Nov 17, 2009

Pillow Queen

Training: 1) Open hand, 1-arm, Easy Side Top Sloper
5X10s

2) 1/2 crimp, 2-arm, Hard Side Middle sloper
5x10s

Hard Side, Get Strong
(Ignore the hightops, my trad climber stays in the closet.)

Notes: At my home board, Pusher Power Junkie (the best hangboard). I felt like increasing the volume (increase sets and time under tension) and lower the intensity (increase hold size), intuitive training decision. I need a big change, e.g. a great project, a roadtrip, or a homeboard. I'm dangerously close to a plateau.
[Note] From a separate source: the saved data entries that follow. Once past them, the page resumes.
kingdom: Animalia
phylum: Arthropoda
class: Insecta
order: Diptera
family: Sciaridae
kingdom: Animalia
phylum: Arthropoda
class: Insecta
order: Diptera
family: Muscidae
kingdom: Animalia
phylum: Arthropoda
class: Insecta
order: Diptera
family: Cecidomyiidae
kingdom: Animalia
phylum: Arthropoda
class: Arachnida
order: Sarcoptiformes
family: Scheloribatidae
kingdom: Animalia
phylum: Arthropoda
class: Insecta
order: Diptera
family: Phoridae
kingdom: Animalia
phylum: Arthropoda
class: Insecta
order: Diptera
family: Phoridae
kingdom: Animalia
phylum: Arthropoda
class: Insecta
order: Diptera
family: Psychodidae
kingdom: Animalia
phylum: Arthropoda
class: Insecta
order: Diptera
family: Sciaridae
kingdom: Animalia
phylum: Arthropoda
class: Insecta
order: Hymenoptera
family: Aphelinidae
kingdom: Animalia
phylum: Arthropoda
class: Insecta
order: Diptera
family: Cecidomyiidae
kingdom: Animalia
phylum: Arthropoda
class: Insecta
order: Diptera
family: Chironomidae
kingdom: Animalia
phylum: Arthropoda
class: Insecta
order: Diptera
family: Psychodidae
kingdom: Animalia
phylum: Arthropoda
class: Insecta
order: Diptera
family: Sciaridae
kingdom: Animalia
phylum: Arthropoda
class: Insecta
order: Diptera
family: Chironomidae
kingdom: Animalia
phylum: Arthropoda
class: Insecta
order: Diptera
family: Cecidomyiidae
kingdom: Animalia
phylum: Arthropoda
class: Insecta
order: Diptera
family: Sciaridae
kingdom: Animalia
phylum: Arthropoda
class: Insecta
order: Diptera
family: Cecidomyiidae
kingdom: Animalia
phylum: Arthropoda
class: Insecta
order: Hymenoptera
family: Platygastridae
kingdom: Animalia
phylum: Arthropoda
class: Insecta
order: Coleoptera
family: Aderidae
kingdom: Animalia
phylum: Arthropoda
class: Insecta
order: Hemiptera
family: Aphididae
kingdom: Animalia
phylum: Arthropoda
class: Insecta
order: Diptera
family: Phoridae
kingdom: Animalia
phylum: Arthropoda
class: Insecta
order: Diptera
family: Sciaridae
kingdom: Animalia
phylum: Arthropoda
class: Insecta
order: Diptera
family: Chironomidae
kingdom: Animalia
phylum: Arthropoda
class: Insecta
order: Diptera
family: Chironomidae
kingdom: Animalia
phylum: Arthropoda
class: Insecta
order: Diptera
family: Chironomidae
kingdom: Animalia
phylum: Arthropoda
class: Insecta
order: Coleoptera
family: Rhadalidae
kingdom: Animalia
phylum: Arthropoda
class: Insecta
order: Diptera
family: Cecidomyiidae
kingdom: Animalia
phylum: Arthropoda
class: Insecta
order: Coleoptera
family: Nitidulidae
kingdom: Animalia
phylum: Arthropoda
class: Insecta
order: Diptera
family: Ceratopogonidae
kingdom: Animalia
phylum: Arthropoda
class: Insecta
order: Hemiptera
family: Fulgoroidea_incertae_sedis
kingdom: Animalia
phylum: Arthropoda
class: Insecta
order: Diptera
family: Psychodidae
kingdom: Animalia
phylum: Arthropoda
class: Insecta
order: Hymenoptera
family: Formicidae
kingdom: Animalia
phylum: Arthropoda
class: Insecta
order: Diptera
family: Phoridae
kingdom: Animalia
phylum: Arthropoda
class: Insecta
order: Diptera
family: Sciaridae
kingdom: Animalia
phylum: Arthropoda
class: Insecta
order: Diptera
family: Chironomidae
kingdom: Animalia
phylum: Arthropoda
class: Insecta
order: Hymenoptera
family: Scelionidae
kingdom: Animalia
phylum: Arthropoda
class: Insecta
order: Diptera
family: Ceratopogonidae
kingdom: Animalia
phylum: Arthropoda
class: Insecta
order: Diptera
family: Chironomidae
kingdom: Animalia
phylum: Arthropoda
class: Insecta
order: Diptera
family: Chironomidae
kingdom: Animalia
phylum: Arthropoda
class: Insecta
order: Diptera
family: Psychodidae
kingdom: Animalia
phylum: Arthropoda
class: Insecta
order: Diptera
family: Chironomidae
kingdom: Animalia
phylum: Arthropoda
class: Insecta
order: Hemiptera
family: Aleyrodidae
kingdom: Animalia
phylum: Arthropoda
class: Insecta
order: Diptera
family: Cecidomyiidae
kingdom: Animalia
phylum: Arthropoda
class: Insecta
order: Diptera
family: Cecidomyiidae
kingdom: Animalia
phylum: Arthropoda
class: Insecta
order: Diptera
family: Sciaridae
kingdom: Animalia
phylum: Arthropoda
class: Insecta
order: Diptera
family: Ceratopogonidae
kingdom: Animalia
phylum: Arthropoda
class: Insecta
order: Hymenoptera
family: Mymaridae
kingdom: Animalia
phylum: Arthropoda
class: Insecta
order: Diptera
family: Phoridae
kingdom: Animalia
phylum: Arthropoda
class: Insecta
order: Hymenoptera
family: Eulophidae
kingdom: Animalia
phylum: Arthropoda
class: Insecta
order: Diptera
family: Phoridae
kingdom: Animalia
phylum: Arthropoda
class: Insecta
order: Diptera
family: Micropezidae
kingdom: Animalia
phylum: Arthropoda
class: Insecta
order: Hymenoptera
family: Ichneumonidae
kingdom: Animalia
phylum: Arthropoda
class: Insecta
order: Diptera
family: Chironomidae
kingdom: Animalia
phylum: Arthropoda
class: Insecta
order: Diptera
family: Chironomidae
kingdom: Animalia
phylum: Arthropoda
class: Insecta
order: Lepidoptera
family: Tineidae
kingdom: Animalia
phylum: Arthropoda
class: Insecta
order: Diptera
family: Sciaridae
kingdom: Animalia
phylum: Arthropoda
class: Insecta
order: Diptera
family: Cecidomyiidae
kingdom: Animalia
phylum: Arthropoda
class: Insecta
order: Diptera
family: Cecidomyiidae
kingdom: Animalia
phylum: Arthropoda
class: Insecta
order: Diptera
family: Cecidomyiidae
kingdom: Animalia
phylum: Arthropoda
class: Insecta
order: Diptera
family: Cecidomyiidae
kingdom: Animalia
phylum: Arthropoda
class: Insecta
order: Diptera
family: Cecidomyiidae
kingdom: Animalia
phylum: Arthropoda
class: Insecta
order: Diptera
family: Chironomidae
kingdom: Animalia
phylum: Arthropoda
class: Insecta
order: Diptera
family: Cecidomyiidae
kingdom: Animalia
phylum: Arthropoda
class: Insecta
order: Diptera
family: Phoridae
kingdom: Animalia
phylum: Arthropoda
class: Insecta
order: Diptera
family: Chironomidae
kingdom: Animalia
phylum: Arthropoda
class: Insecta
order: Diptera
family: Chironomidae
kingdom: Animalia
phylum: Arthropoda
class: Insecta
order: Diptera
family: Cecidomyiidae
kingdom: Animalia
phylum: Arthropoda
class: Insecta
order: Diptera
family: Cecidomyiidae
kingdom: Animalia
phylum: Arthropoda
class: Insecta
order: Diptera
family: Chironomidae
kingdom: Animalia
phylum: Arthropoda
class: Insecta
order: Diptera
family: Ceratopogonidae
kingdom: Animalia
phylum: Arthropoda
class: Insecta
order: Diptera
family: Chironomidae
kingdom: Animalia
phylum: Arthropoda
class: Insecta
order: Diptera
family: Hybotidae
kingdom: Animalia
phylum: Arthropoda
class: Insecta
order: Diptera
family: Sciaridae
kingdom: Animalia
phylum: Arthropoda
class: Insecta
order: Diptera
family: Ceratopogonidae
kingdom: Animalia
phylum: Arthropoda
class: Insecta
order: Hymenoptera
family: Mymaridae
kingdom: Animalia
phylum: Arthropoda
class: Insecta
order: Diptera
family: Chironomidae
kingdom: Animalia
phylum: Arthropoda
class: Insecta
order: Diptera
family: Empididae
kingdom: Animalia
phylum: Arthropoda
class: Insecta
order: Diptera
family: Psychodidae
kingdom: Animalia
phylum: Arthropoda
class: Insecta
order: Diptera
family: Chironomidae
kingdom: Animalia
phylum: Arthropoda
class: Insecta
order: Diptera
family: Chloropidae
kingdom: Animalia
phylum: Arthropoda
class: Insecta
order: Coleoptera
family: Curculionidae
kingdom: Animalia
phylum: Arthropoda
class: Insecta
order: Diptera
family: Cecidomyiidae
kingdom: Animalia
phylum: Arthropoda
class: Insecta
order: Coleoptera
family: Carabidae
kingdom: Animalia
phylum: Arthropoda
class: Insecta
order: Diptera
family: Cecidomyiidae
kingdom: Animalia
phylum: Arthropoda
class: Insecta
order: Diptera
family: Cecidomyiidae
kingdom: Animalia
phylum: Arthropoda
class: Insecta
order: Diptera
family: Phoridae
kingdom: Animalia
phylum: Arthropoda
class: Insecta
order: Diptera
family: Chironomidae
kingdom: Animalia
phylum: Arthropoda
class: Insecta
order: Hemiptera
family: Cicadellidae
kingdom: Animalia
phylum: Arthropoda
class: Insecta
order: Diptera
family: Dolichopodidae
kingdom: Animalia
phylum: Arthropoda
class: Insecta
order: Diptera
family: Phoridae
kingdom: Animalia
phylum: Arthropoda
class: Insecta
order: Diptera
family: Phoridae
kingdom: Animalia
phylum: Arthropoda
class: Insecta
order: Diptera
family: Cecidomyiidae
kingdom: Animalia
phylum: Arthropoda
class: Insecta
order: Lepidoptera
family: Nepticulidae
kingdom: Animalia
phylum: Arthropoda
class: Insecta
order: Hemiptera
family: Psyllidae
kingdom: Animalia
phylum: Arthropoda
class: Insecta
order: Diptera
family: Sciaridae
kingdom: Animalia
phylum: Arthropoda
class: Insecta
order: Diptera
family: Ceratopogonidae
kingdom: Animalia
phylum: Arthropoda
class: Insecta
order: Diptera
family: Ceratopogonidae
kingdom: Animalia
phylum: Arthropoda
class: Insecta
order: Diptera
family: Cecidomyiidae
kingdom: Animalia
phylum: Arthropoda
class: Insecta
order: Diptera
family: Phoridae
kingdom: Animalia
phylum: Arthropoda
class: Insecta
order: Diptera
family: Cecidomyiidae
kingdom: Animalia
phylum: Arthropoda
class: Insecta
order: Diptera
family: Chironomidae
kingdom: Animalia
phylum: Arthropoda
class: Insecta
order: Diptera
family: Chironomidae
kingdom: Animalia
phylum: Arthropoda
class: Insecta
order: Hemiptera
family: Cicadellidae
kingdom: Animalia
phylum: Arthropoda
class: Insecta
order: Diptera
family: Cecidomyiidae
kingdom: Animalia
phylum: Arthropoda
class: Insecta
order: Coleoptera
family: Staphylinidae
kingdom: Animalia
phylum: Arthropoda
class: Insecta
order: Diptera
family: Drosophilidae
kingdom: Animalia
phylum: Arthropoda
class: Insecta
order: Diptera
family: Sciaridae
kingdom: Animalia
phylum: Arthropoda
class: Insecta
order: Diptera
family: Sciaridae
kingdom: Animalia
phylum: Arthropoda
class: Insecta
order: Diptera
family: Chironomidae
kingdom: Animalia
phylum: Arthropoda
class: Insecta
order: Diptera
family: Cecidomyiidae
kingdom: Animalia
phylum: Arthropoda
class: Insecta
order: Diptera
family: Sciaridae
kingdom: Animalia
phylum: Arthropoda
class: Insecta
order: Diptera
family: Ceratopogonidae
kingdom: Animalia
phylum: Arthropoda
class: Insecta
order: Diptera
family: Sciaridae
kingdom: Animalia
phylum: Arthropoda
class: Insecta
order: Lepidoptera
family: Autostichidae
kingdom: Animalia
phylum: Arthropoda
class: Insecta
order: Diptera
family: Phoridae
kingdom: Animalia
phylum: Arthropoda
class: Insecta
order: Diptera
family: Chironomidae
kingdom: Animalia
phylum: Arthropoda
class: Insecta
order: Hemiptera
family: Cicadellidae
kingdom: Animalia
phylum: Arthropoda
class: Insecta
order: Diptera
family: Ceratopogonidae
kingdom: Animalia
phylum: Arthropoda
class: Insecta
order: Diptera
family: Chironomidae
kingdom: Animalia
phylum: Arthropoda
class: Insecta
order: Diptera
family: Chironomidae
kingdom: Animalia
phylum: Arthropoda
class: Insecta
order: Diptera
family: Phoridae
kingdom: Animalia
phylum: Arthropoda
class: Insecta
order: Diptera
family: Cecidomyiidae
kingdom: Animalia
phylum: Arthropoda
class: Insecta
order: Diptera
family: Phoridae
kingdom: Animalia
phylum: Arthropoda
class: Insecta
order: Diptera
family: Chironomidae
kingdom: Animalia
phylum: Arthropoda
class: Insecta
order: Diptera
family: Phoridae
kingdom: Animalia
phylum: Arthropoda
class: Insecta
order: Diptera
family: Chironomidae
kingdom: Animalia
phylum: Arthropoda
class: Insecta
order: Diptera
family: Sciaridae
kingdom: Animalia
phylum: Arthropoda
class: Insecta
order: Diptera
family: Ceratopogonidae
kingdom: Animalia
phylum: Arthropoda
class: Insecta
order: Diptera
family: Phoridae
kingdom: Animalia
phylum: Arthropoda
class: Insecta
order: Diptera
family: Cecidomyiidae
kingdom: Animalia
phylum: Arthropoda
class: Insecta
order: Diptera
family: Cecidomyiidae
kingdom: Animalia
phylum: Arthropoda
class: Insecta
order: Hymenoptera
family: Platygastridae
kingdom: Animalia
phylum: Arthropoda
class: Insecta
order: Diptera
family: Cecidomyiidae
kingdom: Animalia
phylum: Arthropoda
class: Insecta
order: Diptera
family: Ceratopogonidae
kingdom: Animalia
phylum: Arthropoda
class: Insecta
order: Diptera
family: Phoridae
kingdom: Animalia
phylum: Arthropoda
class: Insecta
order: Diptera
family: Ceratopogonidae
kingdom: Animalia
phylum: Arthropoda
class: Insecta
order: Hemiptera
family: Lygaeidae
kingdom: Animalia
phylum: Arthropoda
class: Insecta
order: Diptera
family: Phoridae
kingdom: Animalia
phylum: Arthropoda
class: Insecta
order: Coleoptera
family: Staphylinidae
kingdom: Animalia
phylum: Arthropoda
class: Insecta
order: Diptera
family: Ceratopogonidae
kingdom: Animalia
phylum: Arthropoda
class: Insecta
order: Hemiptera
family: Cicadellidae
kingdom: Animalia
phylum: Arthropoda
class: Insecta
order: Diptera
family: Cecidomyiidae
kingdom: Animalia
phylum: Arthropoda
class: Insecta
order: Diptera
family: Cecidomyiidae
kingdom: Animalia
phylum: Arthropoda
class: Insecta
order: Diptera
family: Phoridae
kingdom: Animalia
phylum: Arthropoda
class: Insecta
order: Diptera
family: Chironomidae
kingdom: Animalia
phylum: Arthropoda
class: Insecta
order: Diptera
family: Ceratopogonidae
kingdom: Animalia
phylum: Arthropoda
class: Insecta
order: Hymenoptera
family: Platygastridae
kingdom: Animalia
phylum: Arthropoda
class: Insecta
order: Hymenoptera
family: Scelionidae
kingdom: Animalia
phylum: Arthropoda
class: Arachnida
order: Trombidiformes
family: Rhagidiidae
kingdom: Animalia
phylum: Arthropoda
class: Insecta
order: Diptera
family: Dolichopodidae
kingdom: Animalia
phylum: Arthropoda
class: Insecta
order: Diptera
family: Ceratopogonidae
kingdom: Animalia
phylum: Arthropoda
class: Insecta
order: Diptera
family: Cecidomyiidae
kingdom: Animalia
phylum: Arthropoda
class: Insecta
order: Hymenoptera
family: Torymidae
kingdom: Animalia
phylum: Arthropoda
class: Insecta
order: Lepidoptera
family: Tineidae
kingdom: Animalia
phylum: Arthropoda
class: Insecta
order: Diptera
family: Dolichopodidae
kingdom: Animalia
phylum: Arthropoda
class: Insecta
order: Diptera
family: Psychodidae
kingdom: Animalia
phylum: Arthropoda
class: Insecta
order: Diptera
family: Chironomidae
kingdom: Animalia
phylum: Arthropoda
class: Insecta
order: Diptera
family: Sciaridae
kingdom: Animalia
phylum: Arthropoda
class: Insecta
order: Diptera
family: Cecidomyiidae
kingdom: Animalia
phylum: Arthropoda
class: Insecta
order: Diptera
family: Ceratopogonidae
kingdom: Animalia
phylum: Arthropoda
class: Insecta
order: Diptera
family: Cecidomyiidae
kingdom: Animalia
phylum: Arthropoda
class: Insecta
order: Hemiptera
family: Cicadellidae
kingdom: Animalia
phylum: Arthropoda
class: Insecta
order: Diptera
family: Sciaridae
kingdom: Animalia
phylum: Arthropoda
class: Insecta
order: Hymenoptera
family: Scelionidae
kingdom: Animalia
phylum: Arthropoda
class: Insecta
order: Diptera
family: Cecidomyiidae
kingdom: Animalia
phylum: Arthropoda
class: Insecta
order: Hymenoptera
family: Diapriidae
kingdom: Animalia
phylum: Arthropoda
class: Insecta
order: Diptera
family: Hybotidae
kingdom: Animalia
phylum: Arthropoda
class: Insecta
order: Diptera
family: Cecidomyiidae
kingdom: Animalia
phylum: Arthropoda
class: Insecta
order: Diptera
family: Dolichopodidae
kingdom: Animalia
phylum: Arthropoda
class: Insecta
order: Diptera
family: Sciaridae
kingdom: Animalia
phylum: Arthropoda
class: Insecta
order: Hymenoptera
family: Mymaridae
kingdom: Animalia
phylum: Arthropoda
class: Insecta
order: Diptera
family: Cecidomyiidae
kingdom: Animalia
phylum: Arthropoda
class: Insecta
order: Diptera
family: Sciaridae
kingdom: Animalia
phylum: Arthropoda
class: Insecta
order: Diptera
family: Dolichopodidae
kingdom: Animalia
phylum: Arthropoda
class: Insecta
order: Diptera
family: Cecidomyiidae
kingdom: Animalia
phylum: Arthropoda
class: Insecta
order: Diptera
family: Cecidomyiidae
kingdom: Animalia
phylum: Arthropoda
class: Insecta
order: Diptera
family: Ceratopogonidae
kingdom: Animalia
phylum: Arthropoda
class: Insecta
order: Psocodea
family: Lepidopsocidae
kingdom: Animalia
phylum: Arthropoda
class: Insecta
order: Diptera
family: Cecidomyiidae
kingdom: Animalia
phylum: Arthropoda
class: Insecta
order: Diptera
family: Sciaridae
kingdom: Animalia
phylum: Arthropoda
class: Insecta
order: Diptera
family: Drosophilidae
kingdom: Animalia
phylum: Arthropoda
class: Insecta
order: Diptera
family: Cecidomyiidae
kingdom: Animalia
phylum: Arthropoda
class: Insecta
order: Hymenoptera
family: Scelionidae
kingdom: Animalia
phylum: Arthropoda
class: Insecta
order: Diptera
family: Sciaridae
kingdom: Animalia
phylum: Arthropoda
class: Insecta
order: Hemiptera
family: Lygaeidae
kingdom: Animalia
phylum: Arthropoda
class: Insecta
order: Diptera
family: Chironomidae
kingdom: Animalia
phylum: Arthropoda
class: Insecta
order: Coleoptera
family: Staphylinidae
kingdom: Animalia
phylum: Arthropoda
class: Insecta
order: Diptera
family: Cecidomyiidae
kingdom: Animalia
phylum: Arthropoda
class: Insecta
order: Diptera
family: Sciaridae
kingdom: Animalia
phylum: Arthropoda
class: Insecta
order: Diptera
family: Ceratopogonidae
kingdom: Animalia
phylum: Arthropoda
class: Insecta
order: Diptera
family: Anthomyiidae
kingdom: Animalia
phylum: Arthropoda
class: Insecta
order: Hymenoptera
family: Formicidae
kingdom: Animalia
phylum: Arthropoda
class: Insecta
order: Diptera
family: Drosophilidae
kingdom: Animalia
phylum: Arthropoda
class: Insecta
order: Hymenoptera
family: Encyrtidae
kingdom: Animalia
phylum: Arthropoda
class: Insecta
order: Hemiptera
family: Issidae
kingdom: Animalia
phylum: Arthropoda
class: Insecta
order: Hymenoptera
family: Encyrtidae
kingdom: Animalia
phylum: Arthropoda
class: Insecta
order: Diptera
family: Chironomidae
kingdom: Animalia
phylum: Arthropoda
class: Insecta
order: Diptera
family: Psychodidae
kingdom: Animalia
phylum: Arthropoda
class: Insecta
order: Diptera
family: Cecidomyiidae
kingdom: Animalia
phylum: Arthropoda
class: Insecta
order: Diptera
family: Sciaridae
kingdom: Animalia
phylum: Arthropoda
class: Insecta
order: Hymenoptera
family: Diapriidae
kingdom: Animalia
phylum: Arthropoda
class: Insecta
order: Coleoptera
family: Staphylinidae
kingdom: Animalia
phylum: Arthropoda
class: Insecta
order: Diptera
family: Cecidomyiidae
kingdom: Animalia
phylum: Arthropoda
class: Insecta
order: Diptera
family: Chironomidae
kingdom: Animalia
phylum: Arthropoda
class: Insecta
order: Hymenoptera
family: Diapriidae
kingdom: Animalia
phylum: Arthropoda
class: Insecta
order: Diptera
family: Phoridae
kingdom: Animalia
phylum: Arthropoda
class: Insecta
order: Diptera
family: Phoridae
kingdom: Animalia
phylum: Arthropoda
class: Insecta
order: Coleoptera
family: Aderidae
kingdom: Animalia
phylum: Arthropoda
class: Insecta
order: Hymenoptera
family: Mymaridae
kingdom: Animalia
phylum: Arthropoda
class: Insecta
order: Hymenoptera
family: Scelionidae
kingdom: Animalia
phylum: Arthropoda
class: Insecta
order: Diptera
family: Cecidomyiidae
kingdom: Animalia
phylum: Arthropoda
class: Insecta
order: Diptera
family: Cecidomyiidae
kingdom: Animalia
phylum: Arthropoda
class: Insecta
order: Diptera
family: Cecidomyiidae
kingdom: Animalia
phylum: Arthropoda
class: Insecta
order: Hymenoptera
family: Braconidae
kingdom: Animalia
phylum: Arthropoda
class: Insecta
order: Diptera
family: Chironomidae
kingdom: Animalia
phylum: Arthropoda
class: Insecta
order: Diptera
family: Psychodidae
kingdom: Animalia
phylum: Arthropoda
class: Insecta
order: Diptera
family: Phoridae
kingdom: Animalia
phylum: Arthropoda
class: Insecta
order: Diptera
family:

An offhand remark on Military Athlete lead me to Vern Gambetta. His whole blog, especially this post got me thinking about strength and conditioning for climbing. For example, another climbing strength and conditioning coach advocates 20 minute pull-up only workouts and 4 minutes on/4 minutes off climbing interval. What are you training with that? Who needs to do that many pull-ups? Whose redpoint burn lasts 4 minutes? This guy redpoints a 9a in less time, including shaking out. In addition, he barely does anything resembling a pull-up. Most climbs are little bits of serious business (with some medium bits before/after), then onroute recovery. Your train should reflect that.